= What is needed =
Give back the entries that follow exactly as written. Any picture gets left out.

[Records drawn from a dataset]
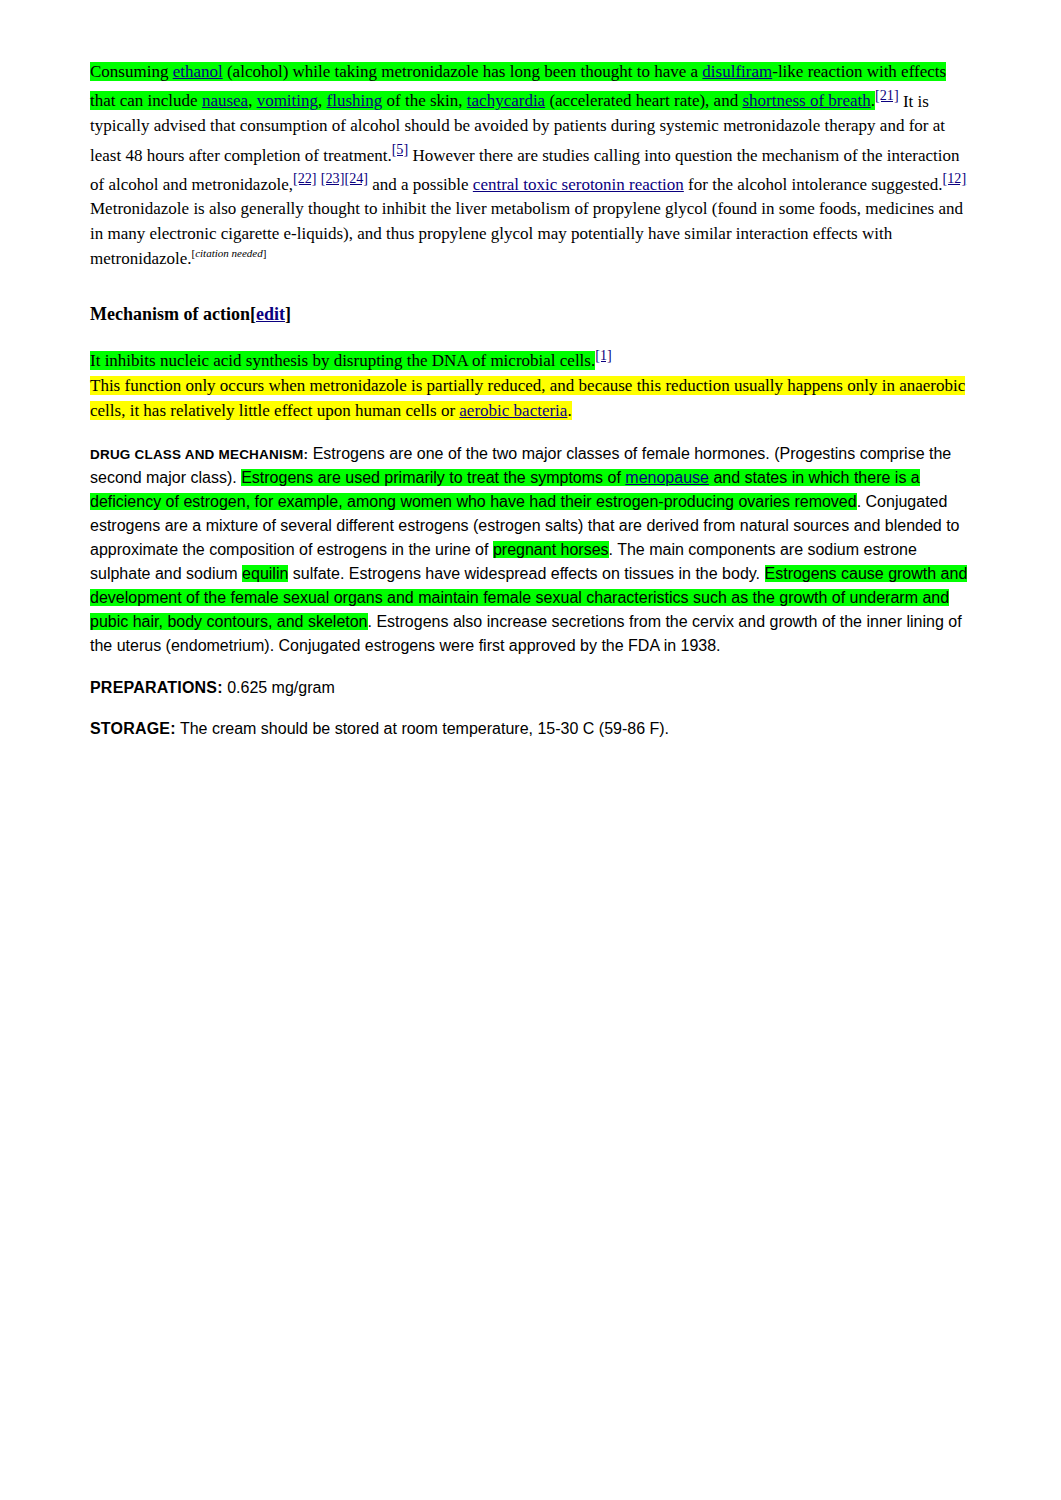Consuming ethanol (alcohol) while taking metronidazole has long been thought to have a disulfiram-like reaction with effects that can include nausea, vomiting, flushing of the skin, tachycardia (accelerated heart rate), and shortness of breath.[21] It is typically advised that consumption of alcohol should be avoided by patients during systemic metronidazole therapy and for at least 48 hours after completion of treatment.[5] However there are studies calling into question the mechanism of the interaction of alcohol and metronidazole,[22] [23][24] and a possible central toxic serotonin reaction for the alcohol intolerance suggested.[12] Metronidazole is also generally thought to inhibit the liver metabolism of propylene glycol (found in some foods, medicines and in many electronic cigarette e-liquids), and thus propylene glycol may potentially have similar interaction effects with metronidazole.[citation needed]
Mechanism of action[edit]
It inhibits nucleic acid synthesis by disrupting the DNA of microbial cells.[1]
This function only occurs when metronidazole is partially reduced, and because this reduction usually happens only in anaerobic cells, it has relatively little effect upon human cells or aerobic bacteria.
DRUG CLASS AND MECHANISM: Estrogens are one of the two major classes of female hormones. (Progestins comprise the second major class). Estrogens are used primarily to treat the symptoms of menopause and states in which there is a deficiency of estrogen, for example, among women who have had their estrogen-producing ovaries removed. Conjugated estrogens are a mixture of several different estrogens (estrogen salts) that are derived from natural sources and blended to approximate the composition of estrogens in the urine of pregnant horses. The main components are sodium estrone sulphate and sodium equilin sulfate. Estrogens have widespread effects on tissues in the body. Estrogens cause growth and development of the female sexual organs and maintain female sexual characteristics such as the growth of underarm and pubic hair, body contours, and skeleton. Estrogens also increase secretions from the cervix and growth of the inner lining of the uterus (endometrium). Conjugated estrogens were first approved by the FDA in 1938.
PREPARATIONS: 0.625 mg/gram
STORAGE: The cream should be stored at room temperature, 15-30 C (59-86 F).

= Exercise solution =
Consuming ethanol (alcohol) while taking metronidazole has long been thought to have a disulfiram-like reaction with effects that can include nausea, vomiting, flushing of the skin, tachycardia (accelerated heart rate), and shortness of breath.[21] It is typically advised that consumption of alcohol should be avoided by patients during systemic metronidazole therapy and for at least 48 hours after completion of treatment.[5] However there are studies calling into question the mechanism of the interaction of alcohol and metronidazole,[22] [23][24] and a possible central toxic serotonin reaction for the alcohol intolerance suggested.[12] Metronidazole is also generally thought to inhibit the liver metabolism of propylene glycol (found in some foods, medicines and in many electronic cigarette e-liquids), and thus propylene glycol may potentially have similar interaction effects with metronidazole.[citation needed]
Mechanism of action[edit]
It inhibits nucleic acid synthesis by disrupting the DNA of microbial cells.[1]
This function only occurs when metronidazole is partially reduced, and because this reduction usually happens only in anaerobic cells, it has relatively little effect upon human cells or aerobic bacteria.
DRUG CLASS AND MECHANISM: Estrogens are one of the two major classes of female hormones. (Progestins comprise the second major class). Estrogens are used primarily to treat the symptoms of menopause and states in which there is a deficiency of estrogen, for example, among women who have had their estrogen-producing ovaries removed. Conjugated estrogens are a mixture of several different estrogens (estrogen salts) that are derived from natural sources and blended to approximate the composition of estrogens in the urine of pregnant horses. The main components are sodium estrone sulphate and sodium equilin sulfate. Estrogens have widespread effects on tissues in the body. Estrogens cause growth and development of the female sexual organs and maintain female sexual characteristics such as the growth of underarm and pubic hair, body contours, and skeleton. Estrogens also increase secretions from the cervix and growth of the inner lining of the uterus (endometrium). Conjugated estrogens were first approved by the FDA in 1938.
PREPARATIONS: 0.625 mg/gram
STORAGE: The cream should be stored at room temperature, 15-30 C (59-86 F).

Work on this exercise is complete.